■ **What the task asks**
Print exactly the lines from the one that contains "Rezept erfassen" through the final line of the entries below, both included, and nothing else; omit the pictures.

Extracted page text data
+--

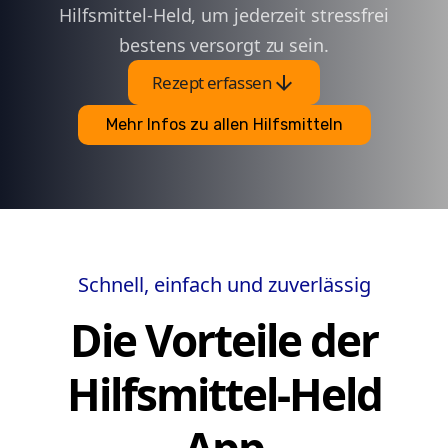
Hilfsmittel-Held, um jederzeit stressfrei
bestens versorgt zu sein.
arrow_downward
Rezept erfassen
Mehr Infos zu allen Hilfsmitteln
Schnell, einfach und zuverlässig
Die Vorteile der
Hilfsmittel-Held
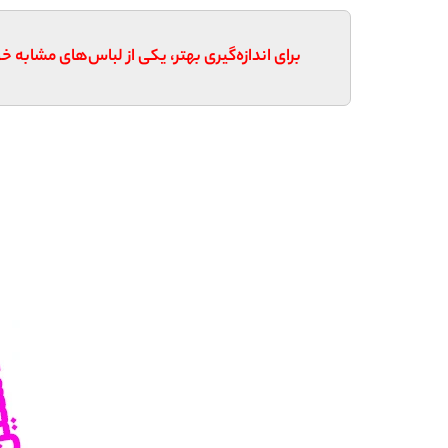
برای اندازه‌گیری بهتر، یکی از لباس‌های مشابه خو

+--

■ **Response to this exercise**
Rezept erfassen
Mehr Infos zu allen Hilfsmitteln
Schnell, einfach und zuverlässig
Die Vorteile der
Hilfsmittel-Held
برای اندازه‌گیری بهتر، یکی از لباس‌های مشابه خو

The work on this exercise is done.